What your coworker did might be better described as "intelligent parsing" of a string. That could be done at many levels of sophistication -- for example, using statistical models to give you the likelihood that "Dr." is a salutation and not a first name. Or it could just use a simple lookup list of common salutations, in which case it's just regular procedural code, nothing more.
SSIS is short for SQL Server Integration Services. It's basically DTS on steroids; some people love it, and some people hate it. It'd be tricky to use that by itself to do the kind of thing you're talking about; it's mainly just for taking data from various sources and combining it, transforming it, and loading it somewhere else. It can do some nifty things, many of which tend to be data-mining like, but ultimately it's a production tool for cramming data one direction or another. It isn't particularly well respected in the data mining community.
Data Mining is an entire academic discipline, focused on using some (typically large) quantity of data to either predict future answers or better understand patterns in existing data. It's definitely a great area to get into, but not something you can just pick up and do without some intensive study of math and algorithms. A good book on the subject is this one.

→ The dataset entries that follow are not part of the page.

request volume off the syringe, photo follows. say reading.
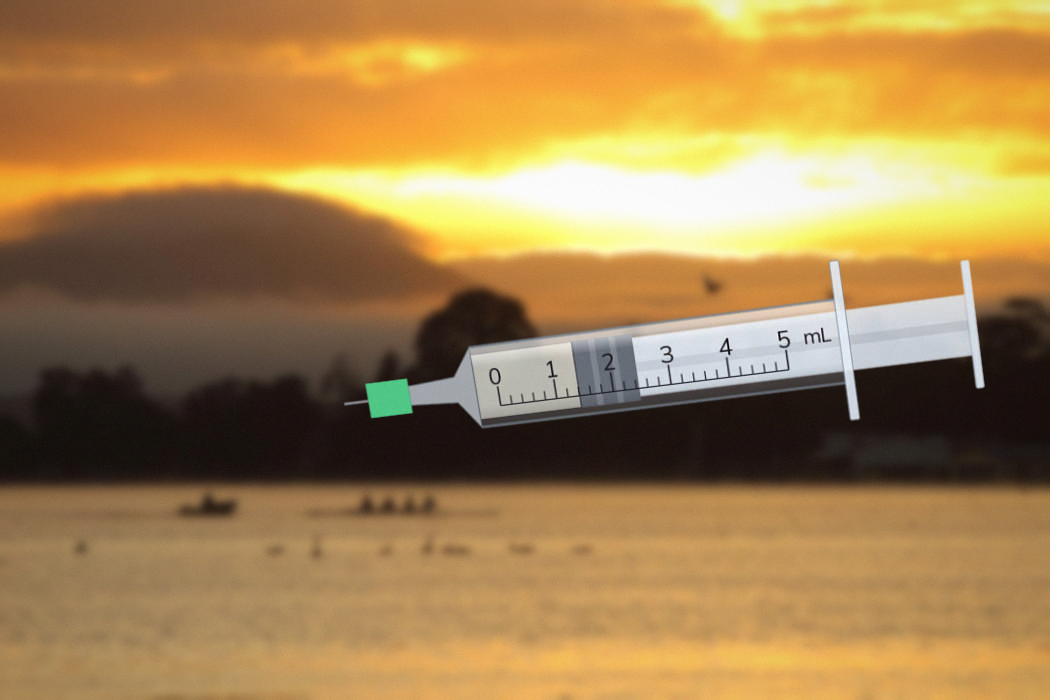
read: 1.4 mL
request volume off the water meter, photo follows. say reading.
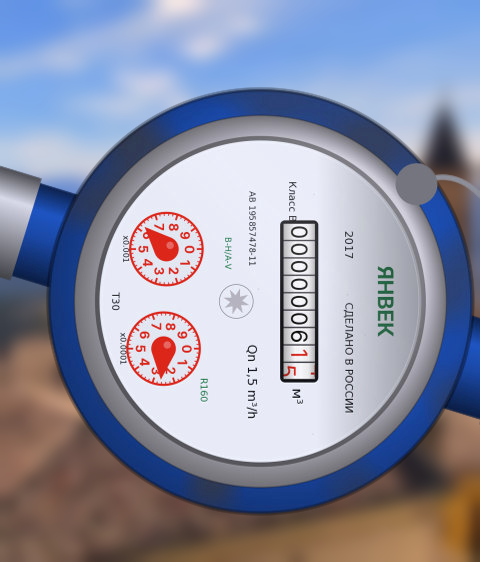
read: 6.1462 m³
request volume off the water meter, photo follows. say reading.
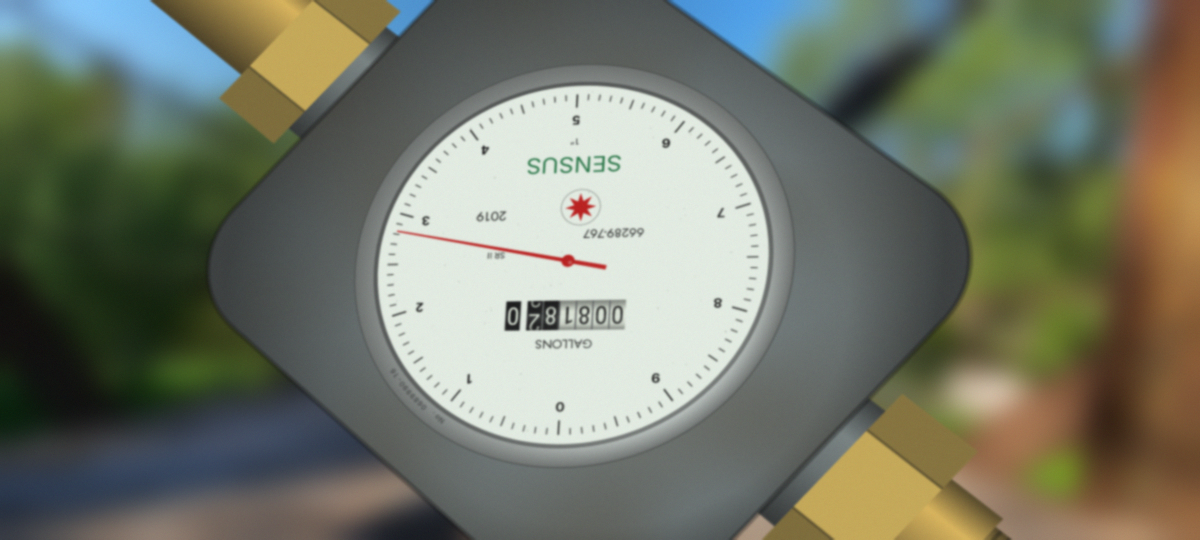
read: 81822.8 gal
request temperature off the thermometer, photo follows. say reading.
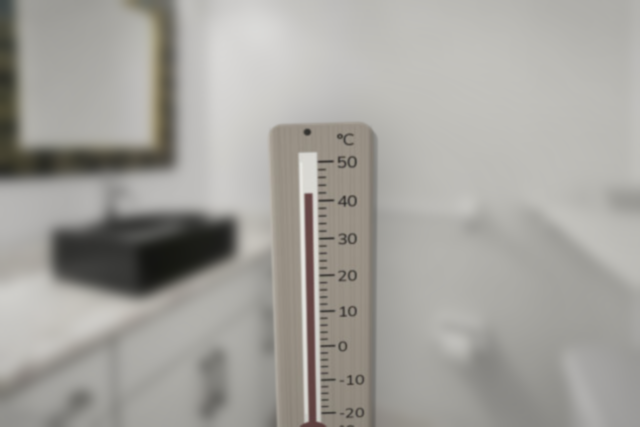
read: 42 °C
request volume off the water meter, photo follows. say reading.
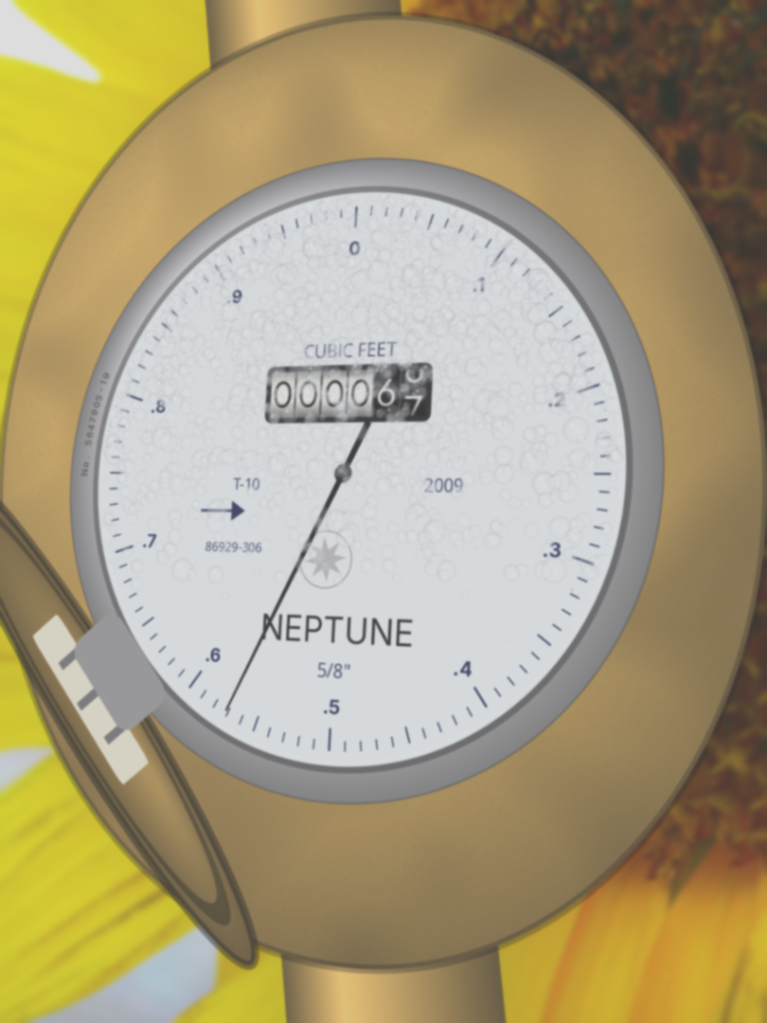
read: 66.57 ft³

"Business Intelligence" is really more of a buzzword than a specific technology, and can mean different things to different people. At base, the idea suggests doing less dumb stuff with business data, and generally it refers to analysis of trends over time, often using OLAP. It may also include data mining or AI algorithms, but since there's no rigorous definition, just about anybody who wants to sell you something will tell you it offers "Business Intelligence", and hope you don't dig any further.